On sait que l'inactivation du gène PTEN envoie un puissant signal (PI3K) qui favorise la transformation, la prolifération et la migration des cellules, ainsi que l'angiogenèse et l'instabilité génomique.
Dans leur travail publié dans « Nature Genetics », Saal et coll. ont découvert que l'inactivation hétérologue du gène PTEN chez des souris aboutit à la formation de tumeurs mammaires de type basal.
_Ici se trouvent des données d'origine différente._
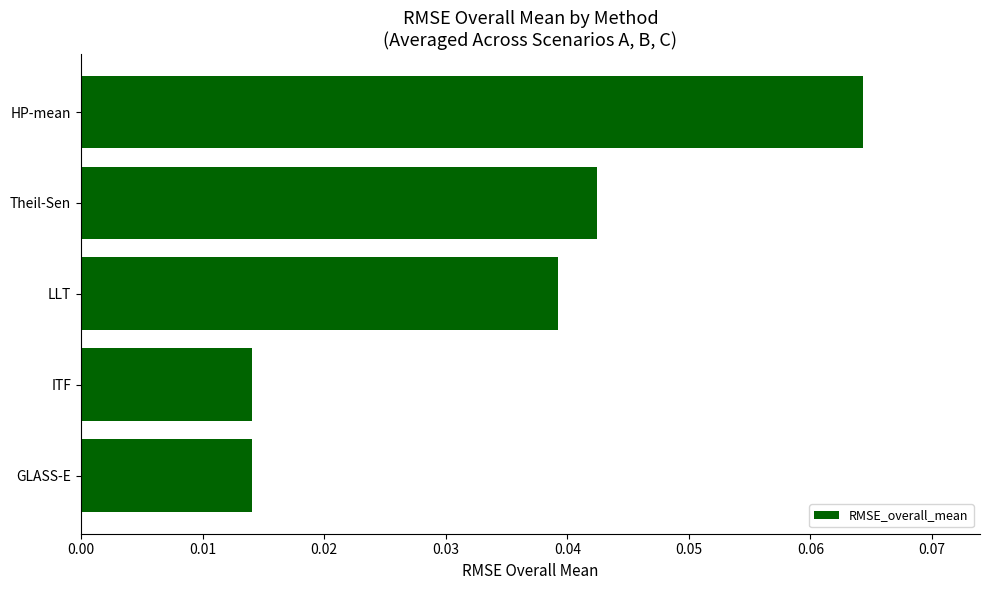

Between HP-mean and GLASS-E, which is larger?

HP-mean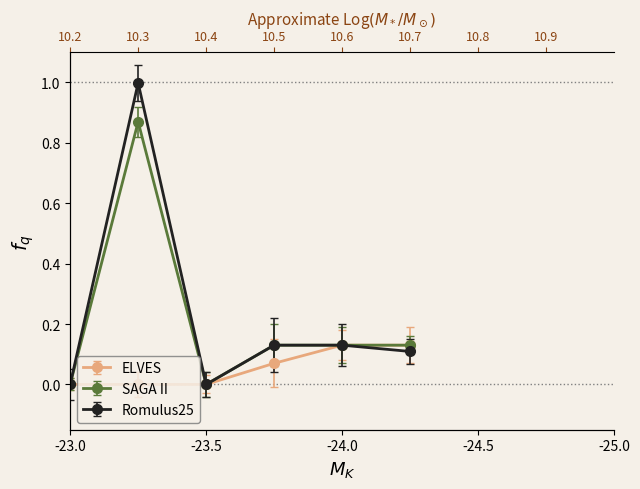

What position from the left is -23.0?

1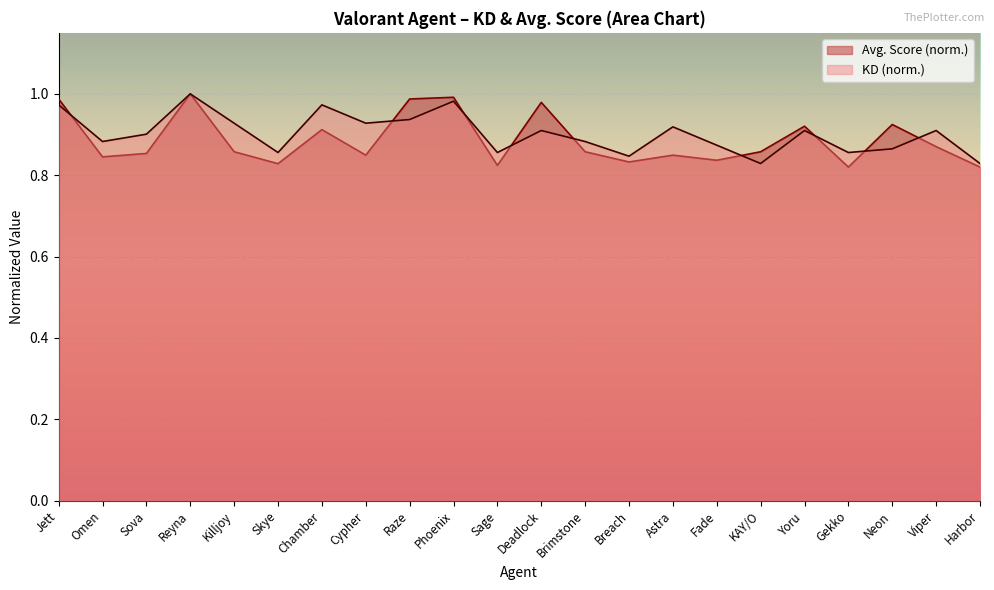

At which category does Avg. Score reach its first local valley?

Omen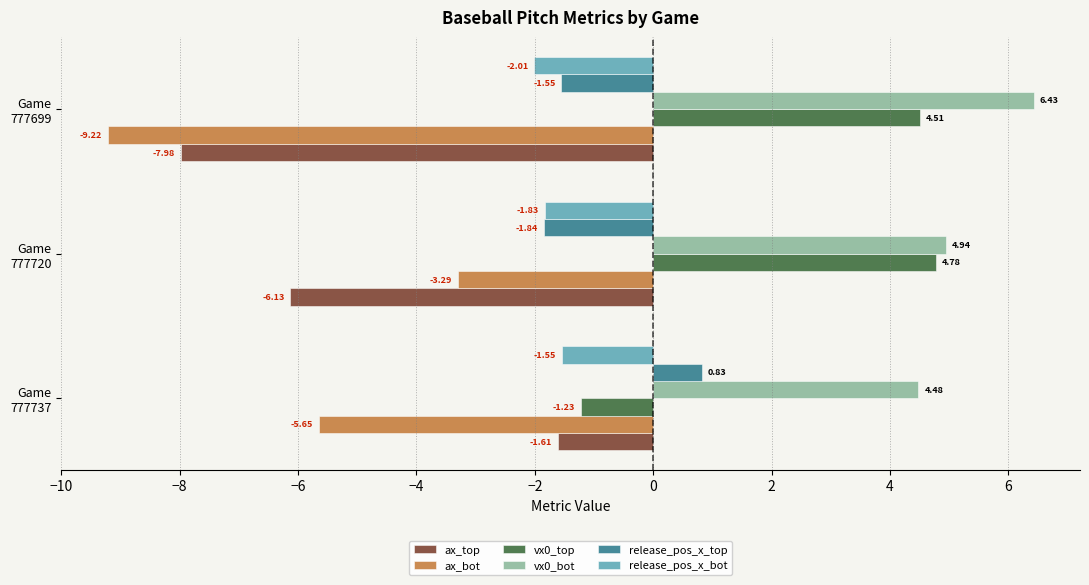

Which category has the lowest value in the release_pos_x_top series?

Game
777720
En examinant des échantillons humains, ils ont constaté que la perte d'expression PTEN est souvent trouvée dans le sous-type basal du cancer du sein, aussi bien dans la forme héréditaire associée à BRCA1 que dans la forme sporadique. Enfin, en examinant des tumeurs déficientes en BRCA1 (n = 34), les chercheurs ont pu identifier des cassures chromosomiques au sein du gène PTEN ou d'autres mutations grossières de ce gène (inversions, délétions et anomalies du nombre de copies).
Ces mutations grossières du gène PTEN sont dues à l'absence de BRCA1 dans les tumeurs. «Lorsque BRCA1 est muté, cette enzyme n'est plus présente dans la cellule. Si une cassure survient dans le gène PTEN, la cellule ne peut donc pas la réparer. Lorsque PTEN est muté, une voie est activée qui signale à la cellule de proliférer, de ne pas mourir», explique Parsons. La cellule présente alors un avantage de croissance par rapport à ses voisines et débute son chemin vers le cancer.
Des essais cliniques de phase I.
Le Pr Parsons estime qu'environ 50 % des cancers du sein BRCA1 se révéleront héberger une mutation PTEN. L'inhibition de n'importe quelle protéine dans la voie PTEN-PI3K pourrait potentiellement arrêter la croissance de ce cancer. Or des traitements expérimentaux visant à inhiber des protéines de la voie PTEN sont déjà en essais cliniques de phase 1.
«Ces résultats constituent un exemple de conséquence oncogénique récurrente et spécifique de l'anomalie de réparation d'ADN due à BRCA1 et fournissent un éclaircissement sur la pathogenèse du cancer du sein de type basal, avec des implications thérapeutiques», concluent les chercheurs.
« Nature Genetics », 9 décembre 2007, Saal et coll., DOI : 10.1038/ng.2007.39.
Des gènes cassés en deux
«Ces formes de mutations qui cassent en deux les gènes tumeur-suppresseurs pourraient être fréquentes dans de nombreux types de cancers, en particulier ceux liés à des déficits dans les voies de réparation d'ADN similaires à BRCA1», fait entrevoir le Dr Saal. Une recherche systématique des réarrangements grossiers des gènes est donc préconisée dans ces tumeurs.
«Une recherche similaire est en cours dans les tumeurs des femmes portant des mutations germinales de BRCA2, l'autre gène majeur de susceptibilité au cancer du sein», ajoute le Pr Borg.